A: That’s exactly how I feel, Mark. I was feeling really low when I first lost my job. I was worried about what I was going to do. I thought about what I used to do before – which was marketing and that’s like selling.

I thought, well, I have a really great product to sell. So, I know I can do this. Prior to that, I had been homeless three times. It was either sleeping in my car, sleeping outside or in a shelter. Finally when I was able to start selling the paper I started feeling better about myself.

It kind of saved my life. Before I was sitting around feeling depressed and then bad things happen – people around you start asking you to go for a drink.

M: I’ve battled with addictions over the years. But I make addiction my bitch now; I’m not a bitch to addiction.

A: Well you should be proud of yourself Mark – because you have changed your life. And I have changed my life – and it’s all because of the papers and the people that believe in you.

M: Yeah – but it’s not just because of the paper. Before anyone can help you, you have to want to help yourself.

A: Exactly, that’s true.

The Big Issue Australia Vendor Mark

M: One thing I heard in a 12-step program was, “you can lead a horse to water, but you can’t make it drink and you can’t drown the bloody thing”.

A: [Laughing] So Mark, do you have your own place?

M: I’ve got an apartment – it’s temporary. It’s coming up to 18 months, now. It’s good.

A: Right now I have a studio. It’s just a little room, but it’s better than being on the cement, you know? I’ve had it for almost 10 years. But I’ve lived in so many shelters, I lived in my car one time. I was so scared. I didn’t know what I was going to do.

M: What does the magazine cost over there?

A: The Denver Voice… The suggested price is $US2.

M: Our magazine sells for $AUD7. It went up to $7 a year ago and people still buy it.
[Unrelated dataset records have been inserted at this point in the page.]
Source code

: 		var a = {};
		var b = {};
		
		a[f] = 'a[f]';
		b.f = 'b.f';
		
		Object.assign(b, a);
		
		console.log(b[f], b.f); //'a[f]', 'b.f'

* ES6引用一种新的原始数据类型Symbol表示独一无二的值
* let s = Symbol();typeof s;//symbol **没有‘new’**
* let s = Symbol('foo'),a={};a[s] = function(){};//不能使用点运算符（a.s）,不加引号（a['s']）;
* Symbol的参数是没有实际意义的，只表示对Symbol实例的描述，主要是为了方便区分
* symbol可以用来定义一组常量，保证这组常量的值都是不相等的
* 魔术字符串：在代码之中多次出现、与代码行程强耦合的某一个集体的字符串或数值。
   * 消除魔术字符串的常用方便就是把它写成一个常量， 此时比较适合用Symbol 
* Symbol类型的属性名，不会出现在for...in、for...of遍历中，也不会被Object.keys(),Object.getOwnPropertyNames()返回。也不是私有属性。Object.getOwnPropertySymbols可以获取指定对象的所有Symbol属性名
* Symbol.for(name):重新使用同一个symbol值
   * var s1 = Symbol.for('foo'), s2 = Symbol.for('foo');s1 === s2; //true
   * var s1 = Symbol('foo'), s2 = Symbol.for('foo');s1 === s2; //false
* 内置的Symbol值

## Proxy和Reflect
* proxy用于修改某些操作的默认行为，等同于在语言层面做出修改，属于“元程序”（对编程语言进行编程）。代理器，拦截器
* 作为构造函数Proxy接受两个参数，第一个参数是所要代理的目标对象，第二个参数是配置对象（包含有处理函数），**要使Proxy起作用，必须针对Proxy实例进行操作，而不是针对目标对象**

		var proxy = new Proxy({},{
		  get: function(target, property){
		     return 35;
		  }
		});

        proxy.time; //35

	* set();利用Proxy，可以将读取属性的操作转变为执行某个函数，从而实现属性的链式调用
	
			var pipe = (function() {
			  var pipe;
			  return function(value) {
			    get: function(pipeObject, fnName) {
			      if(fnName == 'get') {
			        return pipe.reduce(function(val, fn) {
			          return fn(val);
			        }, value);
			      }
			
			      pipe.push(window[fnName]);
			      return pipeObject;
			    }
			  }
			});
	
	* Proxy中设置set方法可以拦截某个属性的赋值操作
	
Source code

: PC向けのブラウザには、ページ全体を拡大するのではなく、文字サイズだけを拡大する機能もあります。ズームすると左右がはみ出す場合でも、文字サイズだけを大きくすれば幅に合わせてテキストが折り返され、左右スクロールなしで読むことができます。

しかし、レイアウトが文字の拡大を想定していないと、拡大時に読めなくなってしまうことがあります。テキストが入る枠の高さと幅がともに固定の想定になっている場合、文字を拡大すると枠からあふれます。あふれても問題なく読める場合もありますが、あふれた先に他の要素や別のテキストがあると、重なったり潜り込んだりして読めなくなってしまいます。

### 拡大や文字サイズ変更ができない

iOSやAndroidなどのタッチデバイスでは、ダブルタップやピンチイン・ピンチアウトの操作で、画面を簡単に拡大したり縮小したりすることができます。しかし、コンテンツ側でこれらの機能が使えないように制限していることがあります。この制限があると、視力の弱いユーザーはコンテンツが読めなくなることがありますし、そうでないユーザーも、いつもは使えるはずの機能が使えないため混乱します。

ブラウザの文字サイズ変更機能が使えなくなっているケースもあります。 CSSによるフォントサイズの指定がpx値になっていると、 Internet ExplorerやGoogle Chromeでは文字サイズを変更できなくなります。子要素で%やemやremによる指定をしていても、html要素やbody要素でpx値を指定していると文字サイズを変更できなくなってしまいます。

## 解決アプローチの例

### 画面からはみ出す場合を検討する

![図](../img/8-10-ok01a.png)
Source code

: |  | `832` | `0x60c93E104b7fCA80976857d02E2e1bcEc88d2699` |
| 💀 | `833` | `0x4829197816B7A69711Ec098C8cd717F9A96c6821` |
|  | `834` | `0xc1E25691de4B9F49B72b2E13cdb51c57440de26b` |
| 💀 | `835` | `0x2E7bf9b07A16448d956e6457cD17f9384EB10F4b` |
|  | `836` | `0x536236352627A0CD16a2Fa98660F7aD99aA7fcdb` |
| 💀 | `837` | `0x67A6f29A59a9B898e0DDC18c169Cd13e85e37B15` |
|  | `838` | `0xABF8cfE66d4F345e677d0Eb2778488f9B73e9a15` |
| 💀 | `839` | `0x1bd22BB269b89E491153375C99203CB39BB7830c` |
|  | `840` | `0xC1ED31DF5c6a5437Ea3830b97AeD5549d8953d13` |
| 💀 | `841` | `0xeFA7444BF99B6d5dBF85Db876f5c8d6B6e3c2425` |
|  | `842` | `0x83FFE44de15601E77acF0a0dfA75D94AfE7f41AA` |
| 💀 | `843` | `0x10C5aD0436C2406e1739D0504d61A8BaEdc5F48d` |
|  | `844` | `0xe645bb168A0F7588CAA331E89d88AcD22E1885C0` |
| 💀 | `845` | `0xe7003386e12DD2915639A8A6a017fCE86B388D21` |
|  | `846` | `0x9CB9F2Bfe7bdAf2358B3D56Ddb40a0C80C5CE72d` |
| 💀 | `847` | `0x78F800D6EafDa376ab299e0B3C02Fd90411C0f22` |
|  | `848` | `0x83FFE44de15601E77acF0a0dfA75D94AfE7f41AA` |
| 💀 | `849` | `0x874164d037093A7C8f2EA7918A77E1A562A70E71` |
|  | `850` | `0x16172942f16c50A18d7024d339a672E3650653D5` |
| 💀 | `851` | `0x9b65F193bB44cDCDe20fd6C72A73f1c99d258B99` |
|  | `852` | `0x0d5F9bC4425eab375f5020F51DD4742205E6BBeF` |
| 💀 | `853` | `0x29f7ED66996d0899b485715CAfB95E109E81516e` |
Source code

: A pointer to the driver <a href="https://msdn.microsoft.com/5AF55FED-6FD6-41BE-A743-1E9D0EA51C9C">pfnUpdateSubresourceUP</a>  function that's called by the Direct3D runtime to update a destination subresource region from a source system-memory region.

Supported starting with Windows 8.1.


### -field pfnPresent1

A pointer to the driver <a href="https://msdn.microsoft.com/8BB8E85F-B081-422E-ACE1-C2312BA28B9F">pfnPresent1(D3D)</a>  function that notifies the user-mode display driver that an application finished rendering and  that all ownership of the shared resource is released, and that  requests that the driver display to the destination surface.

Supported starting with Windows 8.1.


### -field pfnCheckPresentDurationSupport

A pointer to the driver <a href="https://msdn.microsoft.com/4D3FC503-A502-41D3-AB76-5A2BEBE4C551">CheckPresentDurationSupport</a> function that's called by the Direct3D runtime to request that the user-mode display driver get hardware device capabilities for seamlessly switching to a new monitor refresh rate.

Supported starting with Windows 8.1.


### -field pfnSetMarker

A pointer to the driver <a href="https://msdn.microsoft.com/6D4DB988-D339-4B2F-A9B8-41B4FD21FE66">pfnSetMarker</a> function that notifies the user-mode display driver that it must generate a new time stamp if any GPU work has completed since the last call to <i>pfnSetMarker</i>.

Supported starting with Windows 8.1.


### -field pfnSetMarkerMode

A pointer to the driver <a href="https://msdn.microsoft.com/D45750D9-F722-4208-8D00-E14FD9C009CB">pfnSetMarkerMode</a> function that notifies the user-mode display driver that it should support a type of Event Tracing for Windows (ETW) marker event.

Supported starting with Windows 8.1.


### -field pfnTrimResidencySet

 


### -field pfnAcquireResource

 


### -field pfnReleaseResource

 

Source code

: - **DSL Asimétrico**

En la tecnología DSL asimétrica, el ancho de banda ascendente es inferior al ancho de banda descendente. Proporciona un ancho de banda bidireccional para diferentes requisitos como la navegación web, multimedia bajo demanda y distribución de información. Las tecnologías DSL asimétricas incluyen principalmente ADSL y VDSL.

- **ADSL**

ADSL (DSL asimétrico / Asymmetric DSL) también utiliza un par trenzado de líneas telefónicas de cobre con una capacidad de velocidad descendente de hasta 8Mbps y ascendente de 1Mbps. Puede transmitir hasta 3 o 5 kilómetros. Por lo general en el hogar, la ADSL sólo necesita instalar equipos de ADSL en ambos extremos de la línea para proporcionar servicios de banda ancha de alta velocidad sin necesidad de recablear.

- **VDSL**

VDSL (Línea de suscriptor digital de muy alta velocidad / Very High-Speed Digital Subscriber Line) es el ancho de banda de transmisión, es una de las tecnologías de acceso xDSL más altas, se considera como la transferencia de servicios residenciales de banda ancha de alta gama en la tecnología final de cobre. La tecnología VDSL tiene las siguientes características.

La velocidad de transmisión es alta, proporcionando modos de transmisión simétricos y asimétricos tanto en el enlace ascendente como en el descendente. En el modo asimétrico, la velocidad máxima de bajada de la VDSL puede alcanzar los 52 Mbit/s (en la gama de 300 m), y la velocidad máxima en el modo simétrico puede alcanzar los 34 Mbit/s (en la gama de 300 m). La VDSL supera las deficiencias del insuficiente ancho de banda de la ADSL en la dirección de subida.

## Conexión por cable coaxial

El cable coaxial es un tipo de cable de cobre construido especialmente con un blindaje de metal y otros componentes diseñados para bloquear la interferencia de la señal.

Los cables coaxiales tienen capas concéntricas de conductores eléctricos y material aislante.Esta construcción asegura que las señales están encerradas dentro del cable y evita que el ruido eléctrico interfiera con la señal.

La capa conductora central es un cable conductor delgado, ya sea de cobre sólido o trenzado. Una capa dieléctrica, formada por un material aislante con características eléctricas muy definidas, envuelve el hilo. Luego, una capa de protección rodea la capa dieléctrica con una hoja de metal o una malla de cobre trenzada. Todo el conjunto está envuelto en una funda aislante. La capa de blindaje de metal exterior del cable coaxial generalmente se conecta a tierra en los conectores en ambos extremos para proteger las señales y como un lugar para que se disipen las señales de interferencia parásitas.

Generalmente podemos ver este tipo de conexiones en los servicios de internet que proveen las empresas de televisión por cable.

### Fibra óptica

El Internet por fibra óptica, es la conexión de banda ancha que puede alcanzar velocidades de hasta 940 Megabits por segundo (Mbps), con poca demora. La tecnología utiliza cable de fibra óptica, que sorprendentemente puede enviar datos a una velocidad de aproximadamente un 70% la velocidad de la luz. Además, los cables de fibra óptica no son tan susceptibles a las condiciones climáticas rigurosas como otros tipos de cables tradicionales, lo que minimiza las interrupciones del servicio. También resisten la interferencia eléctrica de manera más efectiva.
People have said that it doesn’t matter if it goes up to $10. It’s a good read and it’s a good cause.

A: Oh interesting, so it’s like a real magazine – it’s real thick.

M: Yeah it has 48 pages – how many pages in The Denver Voice?

A: It’s around 15 to 20 pages.

M: Geez, I wouldn’t like to be homeless in Denver in the wintertime!

A: You know what? It snowed today. It’s kind of cold – it’s around 35°F (about 1°C).

M: I think we are going to be over 100°F (38°C) today.

Ann: Oh my gosh, can I go there?

M: Yeah!

A: You are down there with them dingos and those little joeys. I want to go Australia so much. Talking to you has made my day.

M: What are your hopes for the future?

A: I want to go back to school. I was learning computer programming but I dropped out. I want to maybe try to make a difference in someone else’s life, you know? Because I know what I went through was really, really hard, and maybe I can help somebody out. What about you?

M: I had a go at mature-age studies. I got into law school and did a year and a half, then I pulled out – but I want to get into photography. I don’t mind writing and photography, but I need to be inspired.

A: I know, I am the same. I never knew I could write, but then when I started at the paper they asked me if I wanted to write a story and so I tried and I started writing poems. I really enjoy it. This has been really interesting.

M: It’s been interesting from my point of view, too. It’s good to talk to a vendor in a different country.

A: This was my first time Skyping and you’ve made it a pleasure!

M: Well, be in touch, and you have a good day. See ya Denver!